> [GOAL OF THE EXERCISE]
Your task is to restate every entry below word for word and omit the images.

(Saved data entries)
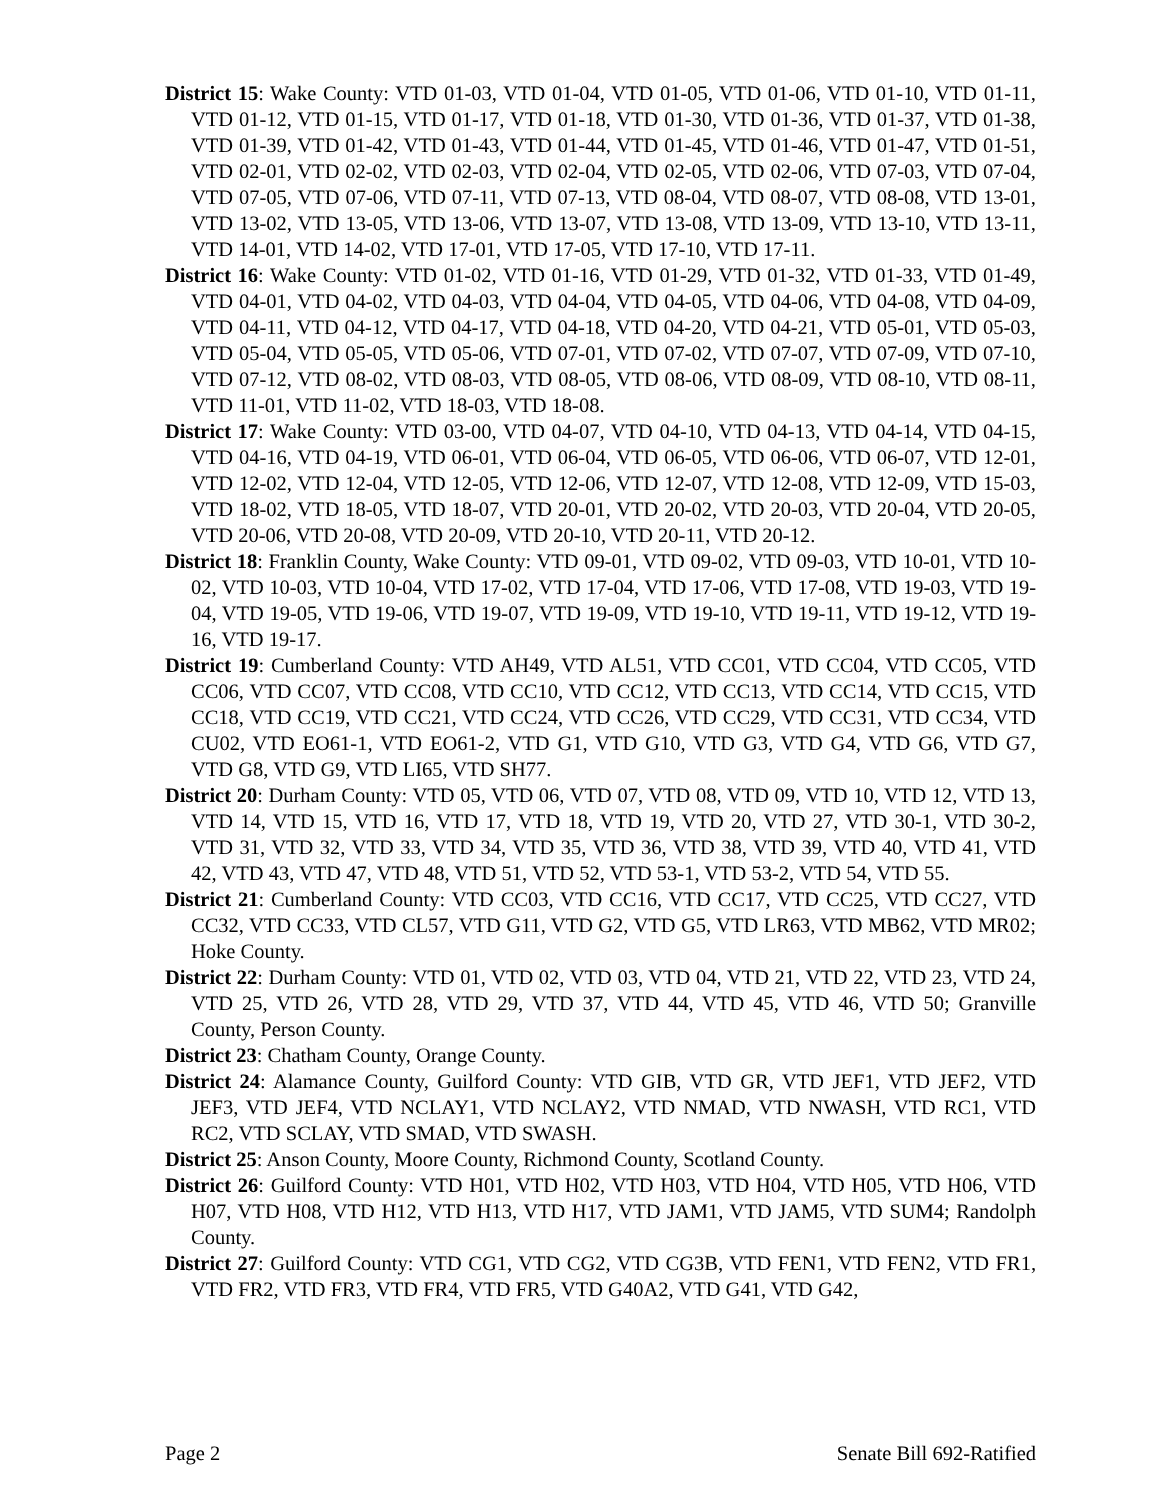District 15: Wake County: VTD 01-03, VTD 01-04, VTD 01-05, VTD 01-06, VTD 01-10, VTD 01-11, VTD 01-12, VTD 01-15, VTD 01-17, VTD 01-18, VTD 01-30, VTD 01-36, VTD 01-37, VTD 01-38, VTD 01-39, VTD 01-42, VTD 01-43, VTD 01-44, VTD 01-45, VTD 01-46, VTD 01-47, VTD 01-51, VTD 02-01, VTD 02-02, VTD 02-03, VTD 02-04, VTD 02-05, VTD 02-06, VTD 07-03, VTD 07-04, VTD 07-05, VTD 07-06, VTD 07-11, VTD 07-13, VTD 08-04, VTD 08-07, VTD 08-08, VTD 13-01, VTD 13-02, VTD 13-05, VTD 13-06, VTD 13-07, VTD 13-08, VTD 13-09, VTD 13-10, VTD 13-11, VTD 14-01, VTD 14-02, VTD 17-01, VTD 17-05, VTD 17-10, VTD 17-11.
District 16: Wake County: VTD 01-02, VTD 01-16, VTD 01-29, VTD 01-32, VTD 01-33, VTD 01-49, VTD 04-01, VTD 04-02, VTD 04-03, VTD 04-04, VTD 04-05, VTD 04-06, VTD 04-08, VTD 04-09, VTD 04-11, VTD 04-12, VTD 04-17, VTD 04-18, VTD 04-20, VTD 04-21, VTD 05-01, VTD 05-03, VTD 05-04, VTD 05-05, VTD 05-06, VTD 07-01, VTD 07-02, VTD 07-07, VTD 07-09, VTD 07-10, VTD 07-12, VTD 08-02, VTD 08-03, VTD 08-05, VTD 08-06, VTD 08-09, VTD 08-10, VTD 08-11, VTD 11-01, VTD 11-02, VTD 18-03, VTD 18-08.
District 17: Wake County: VTD 03-00, VTD 04-07, VTD 04-10, VTD 04-13, VTD 04-14, VTD 04-15, VTD 04-16, VTD 04-19, VTD 06-01, VTD 06-04, VTD 06-05, VTD 06-06, VTD 06-07, VTD 12-01, VTD 12-02, VTD 12-04, VTD 12-05, VTD 12-06, VTD 12-07, VTD 12-08, VTD 12-09, VTD 15-03, VTD 18-02, VTD 18-05, VTD 18-07, VTD 20-01, VTD 20-02, VTD 20-03, VTD 20-04, VTD 20-05, VTD 20-06, VTD 20-08, VTD 20-09, VTD 20-10, VTD 20-11, VTD 20-12.
District 18: Franklin County, Wake County: VTD 09-01, VTD 09-02, VTD 09-03, VTD 10-01, VTD 10-02, VTD 10-03, VTD 10-04, VTD 17-02, VTD 17-04, VTD 17-06, VTD 17-08, VTD 19-03, VTD 19-04, VTD 19-05, VTD 19-06, VTD 19-07, VTD 19-09, VTD 19-10, VTD 19-11, VTD 19-12, VTD 19-16, VTD 19-17.
District 19: Cumberland County: VTD AH49, VTD AL51, VTD CC01, VTD CC04, VTD CC05, VTD CC06, VTD CC07, VTD CC08, VTD CC10, VTD CC12, VTD CC13, VTD CC14, VTD CC15, VTD CC18, VTD CC19, VTD CC21, VTD CC24, VTD CC26, VTD CC29, VTD CC31, VTD CC34, VTD CU02, VTD EO61-1, VTD EO61-2, VTD G1, VTD G10, VTD G3, VTD G4, VTD G6, VTD G7, VTD G8, VTD G9, VTD LI65, VTD SH77.
District 20: Durham County: VTD 05, VTD 06, VTD 07, VTD 08, VTD 09, VTD 10, VTD 12, VTD 13, VTD 14, VTD 15, VTD 16, VTD 17, VTD 18, VTD 19, VTD 20, VTD 27, VTD 30-1, VTD 30-2, VTD 31, VTD 32, VTD 33, VTD 34, VTD 35, VTD 36, VTD 38, VTD 39, VTD 40, VTD 41, VTD 42, VTD 43, VTD 47, VTD 48, VTD 51, VTD 52, VTD 53-1, VTD 53-2, VTD 54, VTD 55.
District 21: Cumberland County: VTD CC03, VTD CC16, VTD CC17, VTD CC25, VTD CC27, VTD CC32, VTD CC33, VTD CL57, VTD G11, VTD G2, VTD G5, VTD LR63, VTD MB62, VTD MR02; Hoke County.
District 22: Durham County: VTD 01, VTD 02, VTD 03, VTD 04, VTD 21, VTD 22, VTD 23, VTD 24, VTD 25, VTD 26, VTD 28, VTD 29, VTD 37, VTD 44, VTD 45, VTD 46, VTD 50; Granville County, Person County.
District 23: Chatham County, Orange County.
District 24: Alamance County, Guilford County: VTD GIB, VTD GR, VTD JEF1, VTD JEF2, VTD JEF3, VTD JEF4, VTD NCLAY1, VTD NCLAY2, VTD NMAD, VTD NWASH, VTD RC1, VTD RC2, VTD SCLAY, VTD SMAD, VTD SWASH.
District 25: Anson County, Moore County, Richmond County, Scotland County.
District 26: Guilford County: VTD H01, VTD H02, VTD H03, VTD H04, VTD H05, VTD H06, VTD H07, VTD H08, VTD H12, VTD H13, VTD H17, VTD JAM1, VTD JAM5, VTD SUM4; Randolph County.
District 27: Guilford County: VTD CG1, VTD CG2, VTD CG3B, VTD FEN1, VTD FEN2, VTD FR1, VTD FR2, VTD FR3, VTD FR4, VTD FR5, VTD G40A2, VTD G41, VTD G42,
Page 2 Senate Bill 692-Ratified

> [EXERCISE RESULT]
District 15: Wake County: VTD 01-03, VTD 01-04, VTD 01-05, VTD 01-06, VTD 01-10, VTD 01-11, VTD 01-12, VTD 01-15, VTD 01-17, VTD 01-18, VTD 01-30, VTD 01-36, VTD 01-37, VTD 01-38, VTD 01-39, VTD 01-42, VTD 01-43, VTD 01-44, VTD 01-45, VTD 01-46, VTD 01-47, VTD 01-51, VTD 02-01, VTD 02-02, VTD 02-03, VTD 02-04, VTD 02-05, VTD 02-06, VTD 07-03, VTD 07-04, VTD 07-05, VTD 07-06, VTD 07-11, VTD 07-13, VTD 08-04, VTD 08-07, VTD 08-08, VTD 13-01, VTD 13-02, VTD 13-05, VTD 13-06, VTD 13-07, VTD 13-08, VTD 13-09, VTD 13-10, VTD 13-11, VTD 14-01, VTD 14-02, VTD 17-01, VTD 17-05, VTD 17-10, VTD 17-11.
District 16: Wake County: VTD 01-02, VTD 01-16, VTD 01-29, VTD 01-32, VTD 01-33, VTD 01-49, VTD 04-01, VTD 04-02, VTD 04-03, VTD 04-04, VTD 04-05, VTD 04-06, VTD 04-08, VTD 04-09, VTD 04-11, VTD 04-12, VTD 04-17, VTD 04-18, VTD 04-20, VTD 04-21, VTD 05-01, VTD 05-03, VTD 05-04, VTD 05-05, VTD 05-06, VTD 07-01, VTD 07-02, VTD 07-07, VTD 07-09, VTD 07-10, VTD 07-12, VTD 08-02, VTD 08-03, VTD 08-05, VTD 08-06, VTD 08-09, VTD 08-10, VTD 08-11, VTD 11-01, VTD 11-02, VTD 18-03, VTD 18-08.
District 17: Wake County: VTD 03-00, VTD 04-07, VTD 04-10, VTD 04-13, VTD 04-14, VTD 04-15, VTD 04-16, VTD 04-19, VTD 06-01, VTD 06-04, VTD 06-05, VTD 06-06, VTD 06-07, VTD 12-01, VTD 12-02, VTD 12-04, VTD 12-05, VTD 12-06, VTD 12-07, VTD 12-08, VTD 12-09, VTD 15-03, VTD 18-02, VTD 18-05, VTD 18-07, VTD 20-01, VTD 20-02, VTD 20-03, VTD 20-04, VTD 20-05, VTD 20-06, VTD 20-08, VTD 20-09, VTD 20-10, VTD 20-11, VTD 20-12.
District 18: Franklin County, Wake County: VTD 09-01, VTD 09-02, VTD 09-03, VTD 10-01, VTD 10-02, VTD 10-03, VTD 10-04, VTD 17-02, VTD 17-04, VTD 17-06, VTD 17-08, VTD 19-03, VTD 19-04, VTD 19-05, VTD 19-06, VTD 19-07, VTD 19-09, VTD 19-10, VTD 19-11, VTD 19-12, VTD 19-16, VTD 19-17.
District 19: Cumberland County: VTD AH49, VTD AL51, VTD CC01, VTD CC04, VTD CC05, VTD CC06, VTD CC07, VTD CC08, VTD CC10, VTD CC12, VTD CC13, VTD CC14, VTD CC15, VTD CC18, VTD CC19, VTD CC21, VTD CC24, VTD CC26, VTD CC29, VTD CC31, VTD CC34, VTD CU02, VTD EO61-1, VTD EO61-2, VTD G1, VTD G10, VTD G3, VTD G4, VTD G6, VTD G7, VTD G8, VTD G9, VTD LI65, VTD SH77.
District 20: Durham County: VTD 05, VTD 06, VTD 07, VTD 08, VTD 09, VTD 10, VTD 12, VTD 13, VTD 14, VTD 15, VTD 16, VTD 17, VTD 18, VTD 19, VTD 20, VTD 27, VTD 30-1, VTD 30-2, VTD 31, VTD 32, VTD 33, VTD 34, VTD 35, VTD 36, VTD 38, VTD 39, VTD 40, VTD 41, VTD 42, VTD 43, VTD 47, VTD 48, VTD 51, VTD 52, VTD 53-1, VTD 53-2, VTD 54, VTD 55.
District 21: Cumberland County: VTD CC03, VTD CC16, VTD CC17, VTD CC25, VTD CC27, VTD CC32, VTD CC33, VTD CL57, VTD G11, VTD G2, VTD G5, VTD LR63, VTD MB62, VTD MR02; Hoke County.
District 22: Durham County: VTD 01, VTD 02, VTD 03, VTD 04, VTD 21, VTD 22, VTD 23, VTD 24, VTD 25, VTD 26, VTD 28, VTD 29, VTD 37, VTD 44, VTD 45, VTD 46, VTD 50; Granville County, Person County.
District 23: Chatham County, Orange County.
District 24: Alamance County, Guilford County: VTD GIB, VTD GR, VTD JEF1, VTD JEF2, VTD JEF3, VTD JEF4, VTD NCLAY1, VTD NCLAY2, VTD NMAD, VTD NWASH, VTD RC1, VTD RC2, VTD SCLAY, VTD SMAD, VTD SWASH.
District 25: Anson County, Moore County, Richmond County, Scotland County.
District 26: Guilford County: VTD H01, VTD H02, VTD H03, VTD H04, VTD H05, VTD H06, VTD H07, VTD H08, VTD H12, VTD H13, VTD H17, VTD JAM1, VTD JAM5, VTD SUM4; Randolph County.
District 27: Guilford County: VTD CG1, VTD CG2, VTD CG3B, VTD FEN1, VTD FEN2, VTD FR1, VTD FR2, VTD FR3, VTD FR4, VTD FR5, VTD G40A2, VTD G41, VTD G42,
Page 2 Senate Bill 692-Ratified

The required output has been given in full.